[Saved entries]
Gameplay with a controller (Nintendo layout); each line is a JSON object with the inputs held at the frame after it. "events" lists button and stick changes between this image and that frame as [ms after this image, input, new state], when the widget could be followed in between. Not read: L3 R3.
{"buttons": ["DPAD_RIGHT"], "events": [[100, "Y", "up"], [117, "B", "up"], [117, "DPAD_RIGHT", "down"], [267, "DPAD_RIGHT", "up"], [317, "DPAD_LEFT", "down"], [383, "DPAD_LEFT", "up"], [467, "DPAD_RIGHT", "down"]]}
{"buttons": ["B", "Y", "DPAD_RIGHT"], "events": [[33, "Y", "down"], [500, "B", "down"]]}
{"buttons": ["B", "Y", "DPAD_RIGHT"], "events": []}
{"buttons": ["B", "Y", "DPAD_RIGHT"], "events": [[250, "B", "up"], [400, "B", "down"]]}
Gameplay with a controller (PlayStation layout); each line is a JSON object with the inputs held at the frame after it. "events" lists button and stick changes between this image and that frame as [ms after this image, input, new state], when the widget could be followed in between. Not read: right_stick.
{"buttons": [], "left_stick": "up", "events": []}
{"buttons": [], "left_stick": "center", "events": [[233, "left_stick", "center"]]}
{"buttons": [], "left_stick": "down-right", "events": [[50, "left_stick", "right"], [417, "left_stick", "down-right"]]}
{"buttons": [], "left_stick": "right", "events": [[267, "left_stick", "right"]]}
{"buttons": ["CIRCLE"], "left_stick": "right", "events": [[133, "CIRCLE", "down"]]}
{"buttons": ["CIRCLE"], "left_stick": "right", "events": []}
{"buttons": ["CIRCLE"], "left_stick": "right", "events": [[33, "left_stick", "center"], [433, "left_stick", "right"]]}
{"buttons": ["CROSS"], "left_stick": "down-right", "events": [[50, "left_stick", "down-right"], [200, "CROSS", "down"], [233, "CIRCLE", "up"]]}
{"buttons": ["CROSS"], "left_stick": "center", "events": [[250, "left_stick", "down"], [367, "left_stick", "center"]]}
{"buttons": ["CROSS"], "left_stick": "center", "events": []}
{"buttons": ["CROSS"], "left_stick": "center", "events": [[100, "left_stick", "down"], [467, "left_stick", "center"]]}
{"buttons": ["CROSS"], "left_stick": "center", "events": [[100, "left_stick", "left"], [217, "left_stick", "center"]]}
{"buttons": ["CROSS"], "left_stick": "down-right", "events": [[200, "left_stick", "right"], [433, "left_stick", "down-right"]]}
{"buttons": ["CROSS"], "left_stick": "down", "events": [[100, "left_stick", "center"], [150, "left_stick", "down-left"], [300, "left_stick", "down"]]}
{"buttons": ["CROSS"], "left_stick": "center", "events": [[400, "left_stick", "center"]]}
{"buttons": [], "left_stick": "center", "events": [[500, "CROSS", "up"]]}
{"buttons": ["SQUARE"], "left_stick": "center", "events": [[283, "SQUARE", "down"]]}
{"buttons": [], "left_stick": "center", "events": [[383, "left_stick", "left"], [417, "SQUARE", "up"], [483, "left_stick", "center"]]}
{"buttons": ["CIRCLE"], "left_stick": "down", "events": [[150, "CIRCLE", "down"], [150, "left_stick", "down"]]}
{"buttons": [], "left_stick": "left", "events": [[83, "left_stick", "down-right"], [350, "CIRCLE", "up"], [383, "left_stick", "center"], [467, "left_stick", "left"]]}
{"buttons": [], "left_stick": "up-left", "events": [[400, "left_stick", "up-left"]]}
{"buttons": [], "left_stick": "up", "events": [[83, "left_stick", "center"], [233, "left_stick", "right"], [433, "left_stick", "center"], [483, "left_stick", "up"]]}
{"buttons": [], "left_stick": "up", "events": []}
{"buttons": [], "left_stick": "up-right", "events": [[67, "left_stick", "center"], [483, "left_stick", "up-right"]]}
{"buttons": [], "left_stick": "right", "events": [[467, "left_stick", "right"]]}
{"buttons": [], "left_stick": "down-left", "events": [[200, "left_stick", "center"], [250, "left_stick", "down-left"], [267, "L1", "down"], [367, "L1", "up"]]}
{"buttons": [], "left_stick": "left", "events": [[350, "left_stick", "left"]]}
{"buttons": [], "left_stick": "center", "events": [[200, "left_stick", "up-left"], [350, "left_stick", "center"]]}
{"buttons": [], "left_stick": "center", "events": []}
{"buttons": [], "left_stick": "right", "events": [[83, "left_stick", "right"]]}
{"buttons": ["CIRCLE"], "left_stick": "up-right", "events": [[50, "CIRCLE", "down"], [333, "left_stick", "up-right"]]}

■ What is needed ■
Pull every line containing "SQUARE" from the data.

■ Answer space ■
{"buttons": ["SQUARE"], "left_stick": "center", "events": [[283, "SQUARE", "down"]]}
{"buttons": [], "left_stick": "center", "events": [[383, "left_stick", "left"], [417, "SQUARE", "up"], [483, "left_stick", "center"]]}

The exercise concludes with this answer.